Dataset excerpts section start

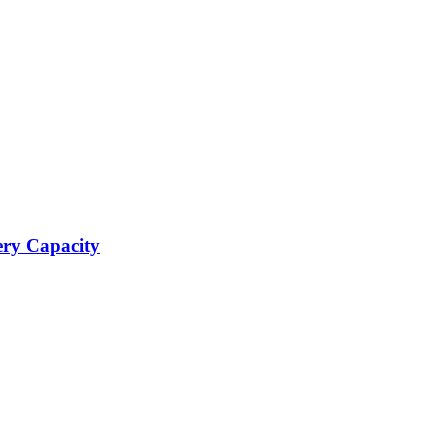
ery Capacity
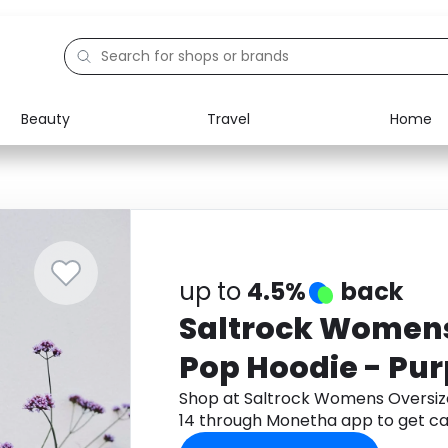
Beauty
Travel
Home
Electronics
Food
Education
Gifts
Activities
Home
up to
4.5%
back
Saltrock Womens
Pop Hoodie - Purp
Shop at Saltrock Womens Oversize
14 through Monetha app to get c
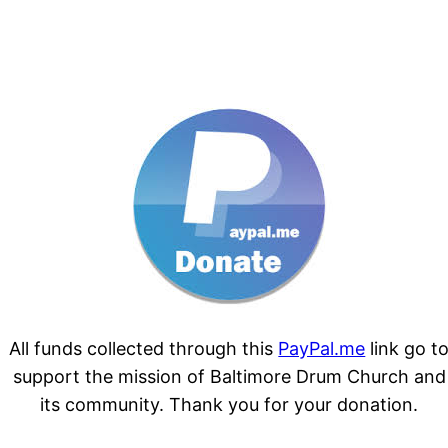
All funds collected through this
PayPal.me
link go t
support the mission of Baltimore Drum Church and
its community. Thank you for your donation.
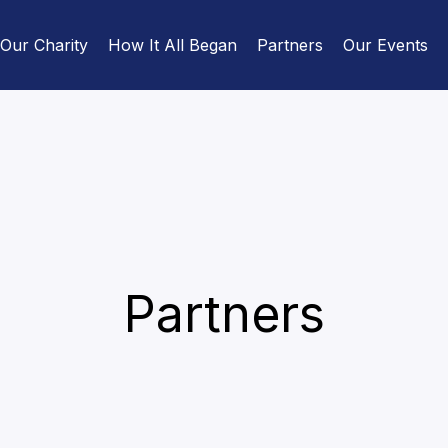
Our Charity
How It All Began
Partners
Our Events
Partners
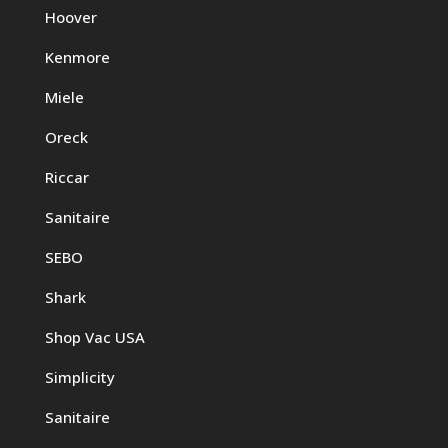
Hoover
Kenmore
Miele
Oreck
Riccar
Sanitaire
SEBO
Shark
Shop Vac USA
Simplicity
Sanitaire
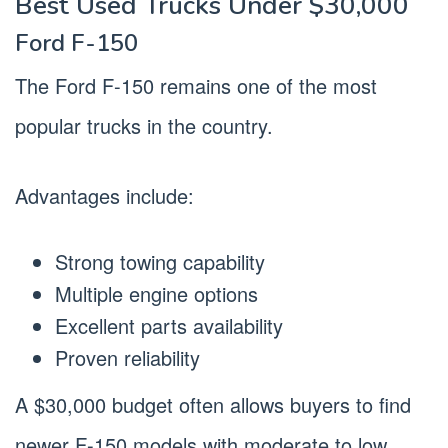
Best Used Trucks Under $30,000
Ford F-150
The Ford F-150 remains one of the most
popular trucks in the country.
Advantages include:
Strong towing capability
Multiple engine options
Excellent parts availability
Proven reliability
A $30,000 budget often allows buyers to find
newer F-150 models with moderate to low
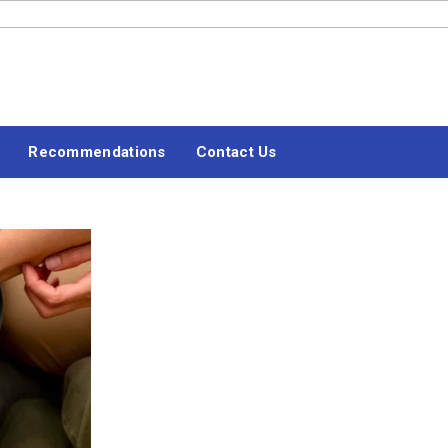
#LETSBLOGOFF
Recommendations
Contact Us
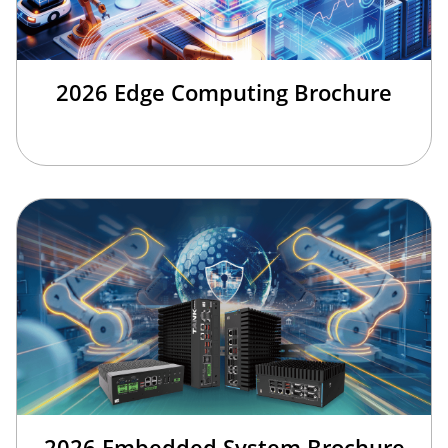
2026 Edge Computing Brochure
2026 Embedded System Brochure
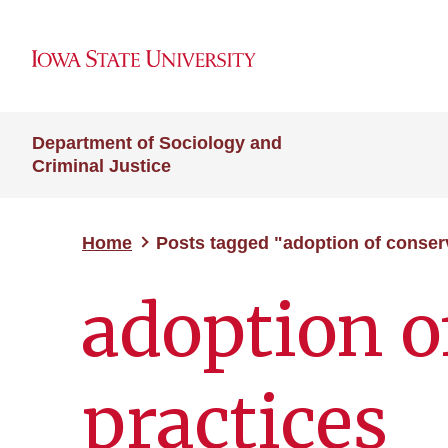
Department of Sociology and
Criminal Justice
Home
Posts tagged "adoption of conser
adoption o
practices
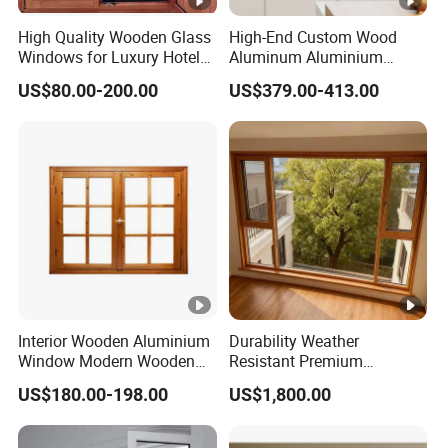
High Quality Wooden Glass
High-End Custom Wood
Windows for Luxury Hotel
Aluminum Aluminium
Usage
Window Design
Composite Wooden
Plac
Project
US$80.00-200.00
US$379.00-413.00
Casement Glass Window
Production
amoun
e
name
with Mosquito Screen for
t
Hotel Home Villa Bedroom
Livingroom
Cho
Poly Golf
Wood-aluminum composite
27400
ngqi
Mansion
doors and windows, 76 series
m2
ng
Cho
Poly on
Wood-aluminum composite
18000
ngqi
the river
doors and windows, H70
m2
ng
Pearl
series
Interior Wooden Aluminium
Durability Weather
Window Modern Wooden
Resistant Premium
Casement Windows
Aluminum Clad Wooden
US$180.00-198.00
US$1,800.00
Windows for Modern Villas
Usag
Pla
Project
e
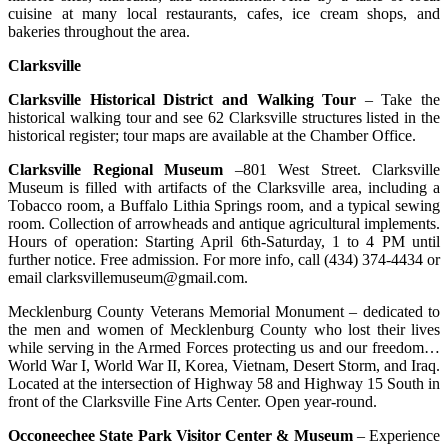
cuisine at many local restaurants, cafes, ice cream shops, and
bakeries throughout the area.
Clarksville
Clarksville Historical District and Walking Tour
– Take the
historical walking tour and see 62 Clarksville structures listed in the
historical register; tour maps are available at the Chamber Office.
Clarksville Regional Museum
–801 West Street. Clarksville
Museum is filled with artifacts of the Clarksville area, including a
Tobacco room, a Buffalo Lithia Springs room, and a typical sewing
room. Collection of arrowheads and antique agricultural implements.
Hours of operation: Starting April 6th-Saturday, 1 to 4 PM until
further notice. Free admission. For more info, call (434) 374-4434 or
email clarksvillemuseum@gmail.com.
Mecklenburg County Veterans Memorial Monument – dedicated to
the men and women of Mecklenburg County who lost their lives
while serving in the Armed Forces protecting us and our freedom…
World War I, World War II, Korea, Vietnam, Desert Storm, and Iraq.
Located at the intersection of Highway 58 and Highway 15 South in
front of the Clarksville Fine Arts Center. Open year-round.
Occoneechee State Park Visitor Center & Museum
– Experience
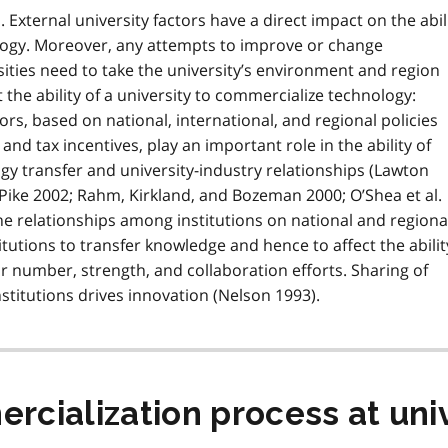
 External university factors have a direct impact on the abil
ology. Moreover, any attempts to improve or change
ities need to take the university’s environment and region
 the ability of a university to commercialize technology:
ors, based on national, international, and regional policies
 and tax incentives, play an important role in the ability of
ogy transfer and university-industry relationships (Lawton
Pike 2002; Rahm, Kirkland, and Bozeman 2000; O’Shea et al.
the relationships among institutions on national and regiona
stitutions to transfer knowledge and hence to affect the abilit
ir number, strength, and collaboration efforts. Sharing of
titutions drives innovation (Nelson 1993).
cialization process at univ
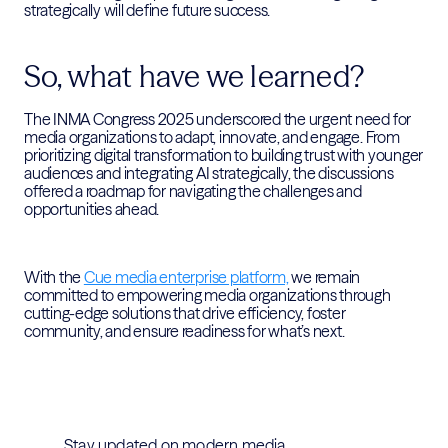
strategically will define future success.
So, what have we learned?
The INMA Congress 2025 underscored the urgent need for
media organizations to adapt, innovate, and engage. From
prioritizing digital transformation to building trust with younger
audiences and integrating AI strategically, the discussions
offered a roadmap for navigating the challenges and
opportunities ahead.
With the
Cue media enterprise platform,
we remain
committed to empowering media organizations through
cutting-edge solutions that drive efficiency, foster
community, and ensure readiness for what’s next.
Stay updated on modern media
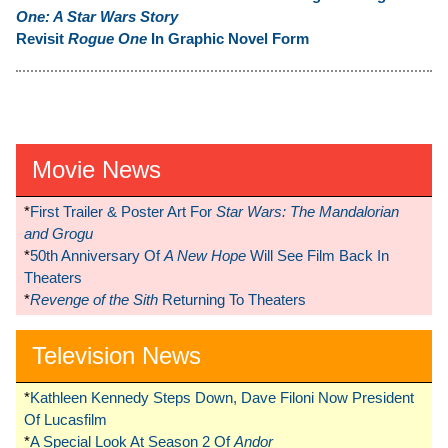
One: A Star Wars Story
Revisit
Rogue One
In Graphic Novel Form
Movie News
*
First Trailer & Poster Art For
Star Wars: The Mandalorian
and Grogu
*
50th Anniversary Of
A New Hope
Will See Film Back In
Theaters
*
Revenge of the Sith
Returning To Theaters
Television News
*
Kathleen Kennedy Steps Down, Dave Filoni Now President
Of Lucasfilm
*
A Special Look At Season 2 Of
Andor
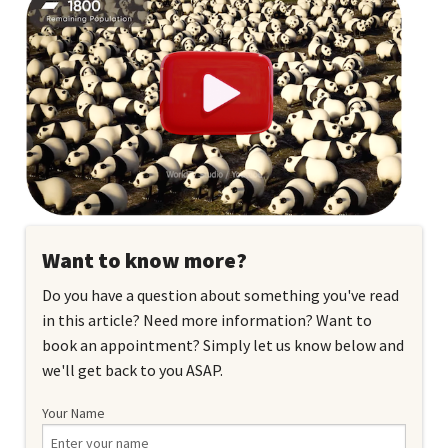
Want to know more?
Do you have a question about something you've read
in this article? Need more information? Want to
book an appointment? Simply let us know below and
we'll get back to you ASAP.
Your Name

Dataset excerpts section end
Dataset excerpts section start

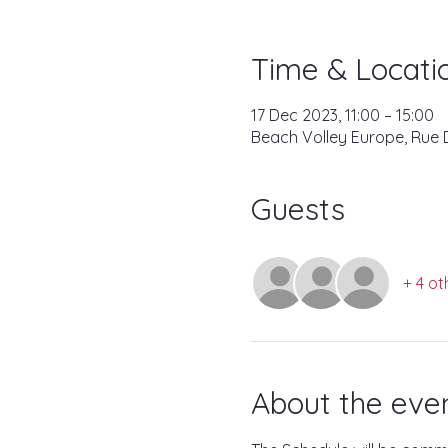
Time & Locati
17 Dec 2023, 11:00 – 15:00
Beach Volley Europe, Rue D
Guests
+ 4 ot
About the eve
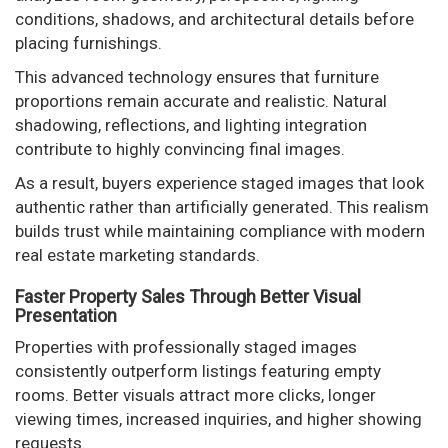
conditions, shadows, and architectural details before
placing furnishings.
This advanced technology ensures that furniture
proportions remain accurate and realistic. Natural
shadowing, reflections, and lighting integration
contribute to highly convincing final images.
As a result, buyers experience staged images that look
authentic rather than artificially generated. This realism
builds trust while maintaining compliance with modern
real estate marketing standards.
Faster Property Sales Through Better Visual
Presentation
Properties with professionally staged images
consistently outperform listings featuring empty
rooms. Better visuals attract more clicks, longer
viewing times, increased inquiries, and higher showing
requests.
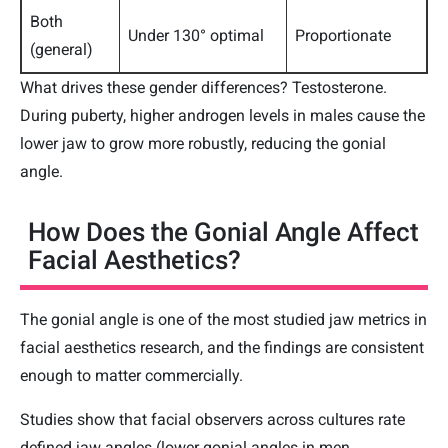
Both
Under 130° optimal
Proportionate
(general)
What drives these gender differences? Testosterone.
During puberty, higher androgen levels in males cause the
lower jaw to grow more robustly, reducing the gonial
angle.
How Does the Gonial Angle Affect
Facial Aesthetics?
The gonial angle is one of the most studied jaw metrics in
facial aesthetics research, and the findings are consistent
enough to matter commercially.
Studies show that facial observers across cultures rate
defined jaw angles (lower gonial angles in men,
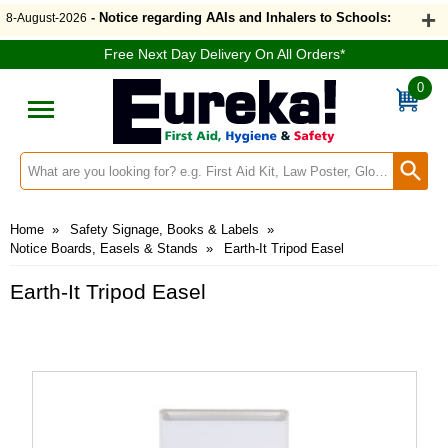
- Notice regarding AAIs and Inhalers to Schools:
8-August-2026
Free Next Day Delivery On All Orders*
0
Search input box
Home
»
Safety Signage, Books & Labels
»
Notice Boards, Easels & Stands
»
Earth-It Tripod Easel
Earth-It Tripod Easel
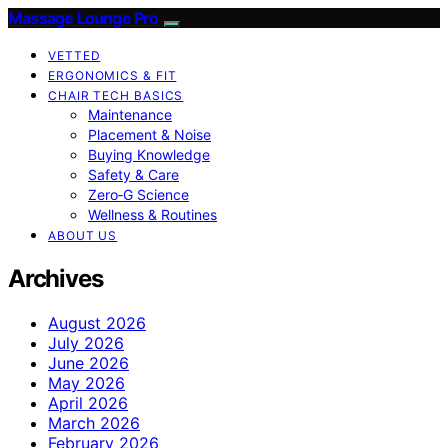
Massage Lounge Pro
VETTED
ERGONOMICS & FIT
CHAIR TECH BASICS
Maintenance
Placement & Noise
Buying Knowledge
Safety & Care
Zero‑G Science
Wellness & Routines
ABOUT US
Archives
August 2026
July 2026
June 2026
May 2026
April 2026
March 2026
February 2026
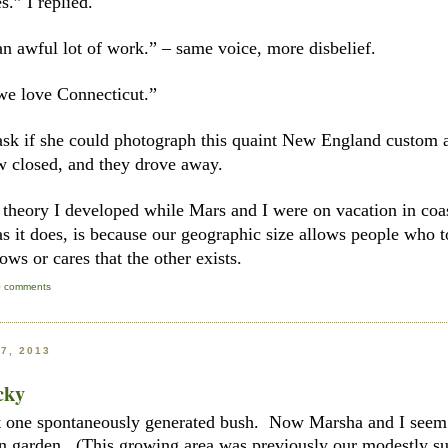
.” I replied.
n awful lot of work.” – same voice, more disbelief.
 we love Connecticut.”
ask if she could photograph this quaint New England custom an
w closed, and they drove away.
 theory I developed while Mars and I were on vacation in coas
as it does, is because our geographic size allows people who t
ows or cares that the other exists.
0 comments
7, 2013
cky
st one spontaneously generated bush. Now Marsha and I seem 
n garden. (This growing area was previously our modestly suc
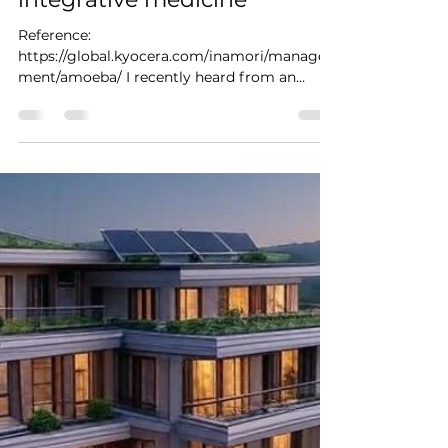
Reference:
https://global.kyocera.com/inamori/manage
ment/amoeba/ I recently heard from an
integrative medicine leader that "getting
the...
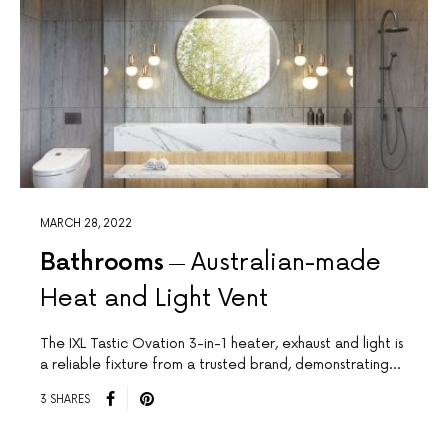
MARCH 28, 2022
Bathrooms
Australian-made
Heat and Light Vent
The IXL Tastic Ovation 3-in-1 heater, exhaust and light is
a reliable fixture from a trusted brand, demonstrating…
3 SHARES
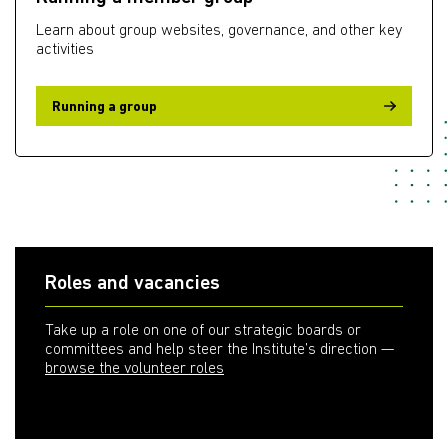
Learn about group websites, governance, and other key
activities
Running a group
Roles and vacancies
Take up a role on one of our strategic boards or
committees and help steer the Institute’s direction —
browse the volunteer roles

Dataset excerpts section end

• Exercise directions
A complete answer gives every line of the data that includes "lower".

• Output below
lower jaw to grow more robustly, reducing the gonial
defined jaw angles (lower gonial angles in men,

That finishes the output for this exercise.